Dealing with uncertainty in classification

Regardless of the techniques used to improve the generalisation properties of a neural network, it is still likely that when dealing with real-world data the network system will be unable to correctly identify all of the cases presented to it. In many cases there will be regions of overlap between classes which render 100% classification accuracy an impossibility. Ideally the network would be able to detect the cases in which it is unable to make a correct classification and report these, or failing this provide an indication of its 'confidence' in the result returned.

The standard approach to classification of selecting the output with the highest activation discards a lot of data which may provide information as to the likelihood of this classification actually being correct. Either the actual value of the maxima, or the amount by which this exceeds the other lower output activations (the winning margin) may serve as an indication of the 'confidence' of the system in the result and therefore provide an indication as to the probability of that result being correct.

This was tested using a committee of ten networks, arbitrarily trained for 1,000,000 iterations on the weed seed data. When the data was examined it was found that in general the value of the maxima was higher for examples correctly classified by the network than for examples which were misclassified. However the relationship was not distinct enough to allow correct and incorrect classifications to be completely separated by a simple linear threshold. Also it was found that there was a great degree of variation between the different categories of output, with some averaging far higher maximum activations than others for both correct and incorrect cases. Similar results were discovered when the winning margin was examined, for the same committee and training set.

These results indicated that there was some possibility of indicating whether or not the network was 'certain' of its classification, although the lack of a distinct boundary between the correct and incorrect answers meant that such a technique would not be one hundred percent accurate. Two possible methods of performing this task were implemented. The first was based around applying a simple threshold to the values produced by the

committee to classify the results into 'certain' or 'uncertain'. The second involved training a simple back-propagation network to perform the same classification.

As indicated earlier it was found that there were significant differences between the various seed-type classifications in terms of the average maxima which they produced. Therefore rather than using a global threshold for all classifications, a different threshold was used depending on which type the committee's initial classification belonged to. This threshold was based on the difference between mean value of the maxima for incorrectly and correctly classified examples as observed over the training set. Table 7.4 contains results for several different threshold values.

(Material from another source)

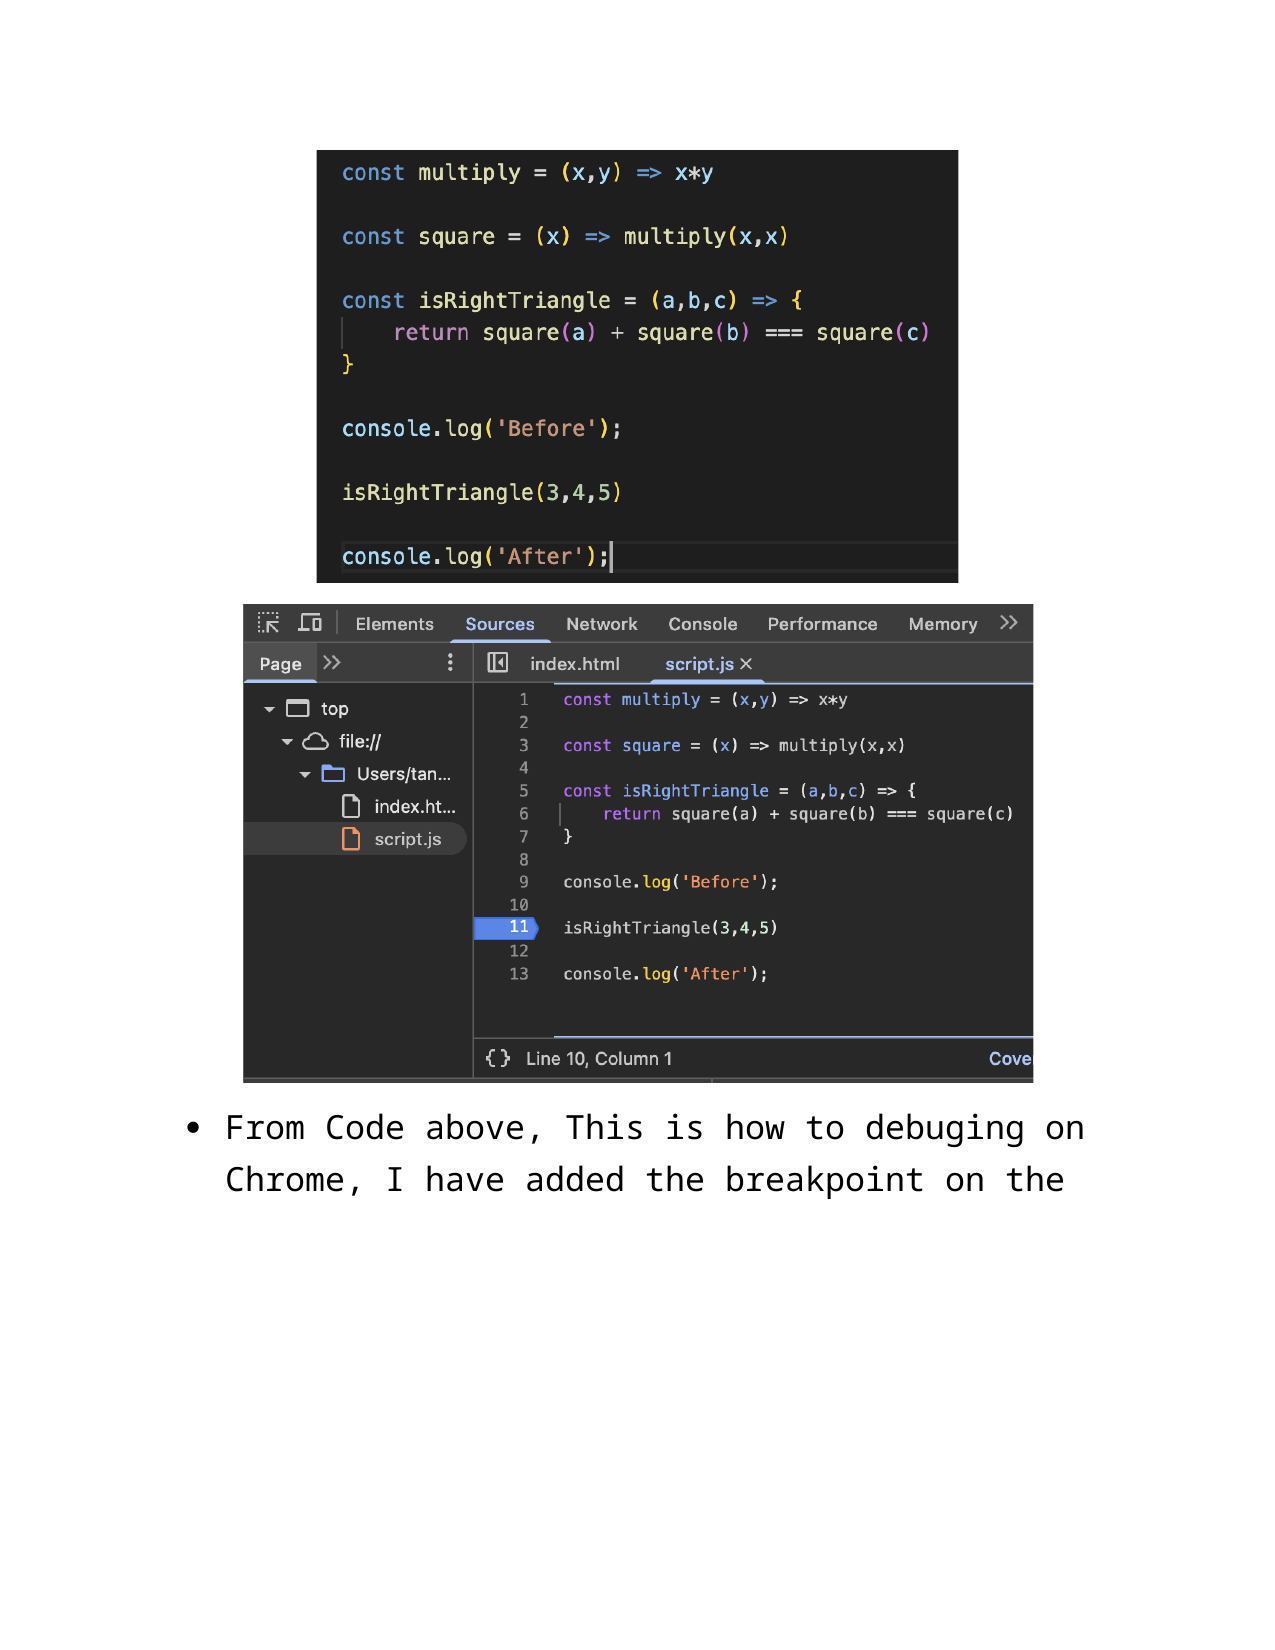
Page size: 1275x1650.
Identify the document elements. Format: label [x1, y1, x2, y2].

list [187, 1104, 1125, 1202]
picture [316, 150, 959, 583]
picture [241, 604, 1034, 1083]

The second approach used a single hidden-layer backpropagation network with a 10:6:1 topology (the results given in Table 7.4 are averages over several trials). The inputs to the network were the outputs of the committee when presented with the seed data, with the correct output value being 0.9 if the committee correctly classified that example and 0.1 otherwise. The network was trained on the same training data as used for the thresholding approach, and achieved very similar results (for the purposes of testing, an output value of greater than 0.5 was considered a 'certain' classification, with 0.5 or less indicating 'uncertain').

Table 7.4 Performance of the output thresholding and network techniques at eliminating misclassifications of the weed seed data set.

Method used Threshold used %

classified

% misclassified

No threshold - 100 31

Maxima threshold Mean 81 21

Mean + 50% of difference 72 11 Winning margin threshold Mean 83 21 Mean + 25% of difference 73 16 Mean + 50% of difference 64 12 Mean + 75% of difference 54 9 Network - 86 21

Both the thresholding and network-based techniques are successful in reducing the number of misclassifications, and increasing the accuracy of the classification on those examples which are classified. However neither technique is able to completely distinguish between correct and incorrect answers, meaning that some correct classifications are also discarded. Given these results the question arises as to how to measure the success of these techniques.

The desired performance of the system will depend on the application in which the network is to be applied, and specifically the relative cost of classifying an example incorrectly compared to being unable to classify it at all. If the cost of an incorrect classification is high then it may be preferable to reject all incorrect results, even at the cost of failing to classify a large percentage of cases. Medical diagnosis systems would be an example of this type of situation. Alternatively if the cost of classifying incorrectly is low relative to the cost of having to classify many cases using an alternative method then classifying the majority of cases whilst allowing a higher number of incorrect classifications will be the preferred approach. The thresholding technique has an advantage here, as the threshold value can easily be modified to fine-tune the system to the desired level of performance, with higher thresholds producing less incorrect results but at the cost of classifying less examples. There was very little observed difference between the maxima and winning-margin thresholding techniques.

Freeman and Adams (1993a, 1993b) extended this work by applying output thresholding to two further data sets (heart disease and mushroom classification), as well as providing a theoretical basis for the technique, grounded in the relationship between neural networks and Bayesian classifiers. Their results confirmed the observation from this research that output thresholding allows a reduction in the number of misclassifications produced by the system, but also discards some correct classifications.

Although output thresholding was not directly used in the SLARTI system, a similar technique was found to be useful in the final classification of signs. This is detailed in Chapter 11.1.7.